[Page-level text extractions]

────────────────

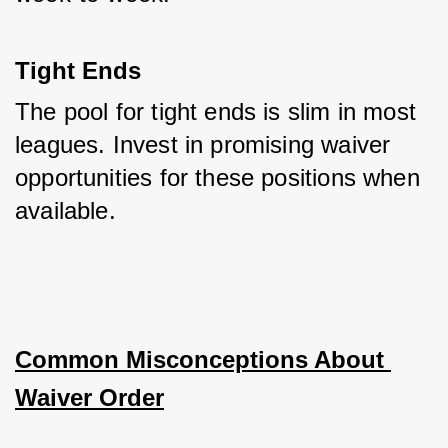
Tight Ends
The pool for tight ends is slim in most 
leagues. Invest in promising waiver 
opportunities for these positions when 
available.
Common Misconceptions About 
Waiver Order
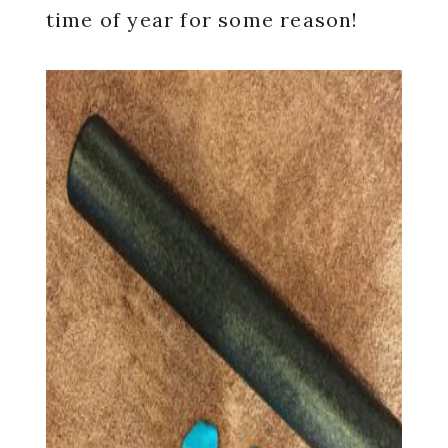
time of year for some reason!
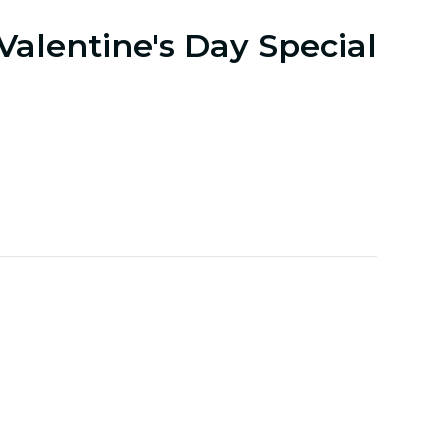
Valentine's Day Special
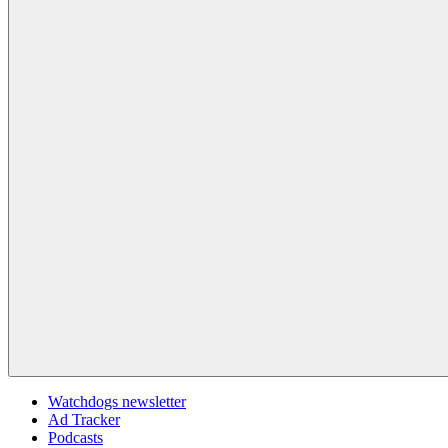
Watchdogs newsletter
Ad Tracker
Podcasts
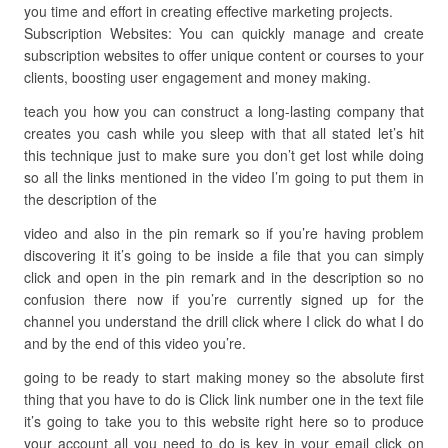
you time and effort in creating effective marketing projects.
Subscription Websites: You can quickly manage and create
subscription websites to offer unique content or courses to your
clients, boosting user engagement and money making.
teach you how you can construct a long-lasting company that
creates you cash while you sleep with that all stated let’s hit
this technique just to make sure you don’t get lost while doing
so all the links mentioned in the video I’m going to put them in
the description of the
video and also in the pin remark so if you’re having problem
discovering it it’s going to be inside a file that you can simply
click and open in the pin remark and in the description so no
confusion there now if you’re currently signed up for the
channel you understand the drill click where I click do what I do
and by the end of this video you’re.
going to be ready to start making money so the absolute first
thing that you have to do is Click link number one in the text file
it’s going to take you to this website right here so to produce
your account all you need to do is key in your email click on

────────────────

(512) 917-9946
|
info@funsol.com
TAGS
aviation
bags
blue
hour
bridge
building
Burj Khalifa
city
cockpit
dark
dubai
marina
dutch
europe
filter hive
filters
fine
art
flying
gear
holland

────────────────

* Task statement *
Within these entries, output exactly the lines starting at the one with "The pool for tight ends is slim in most" and finishing at the one with "it’s going to take". Leave pictures out of the output.

* Result *
The pool for tight ends is slim in most 
leagues. Invest in promising waiver 
opportunities for these positions when 
available.
Common Misconceptions About 
Waiver Order
time of year for some reason!
Valentine's Day Special
Watchdogs newsletter
Ad Tracker
Podcasts
you time and effort in creating effective marketing projects.
Subscription Websites: You can quickly manage and create
subscription websites to offer unique content or courses to your
clients, boosting user engagement and money making.
teach you how you can construct a long-lasting company that
creates you cash while you sleep with that all stated let’s hit
this technique just to make sure you don’t get lost while doing
so all the links mentioned in the video I’m going to put them in
the description of the
video and also in the pin remark so if you’re having problem
discovering it it’s going to be inside a file that you can simply
click and open in the pin remark and in the description so no
confusion there now if you’re currently signed up for the
channel you understand the drill click where I click do what I do
and by the end of this video you’re.
going to be ready to start making money so the absolute first
thing that you have to do is Click link number one in the text file
it’s going to take you to this website right here so to produce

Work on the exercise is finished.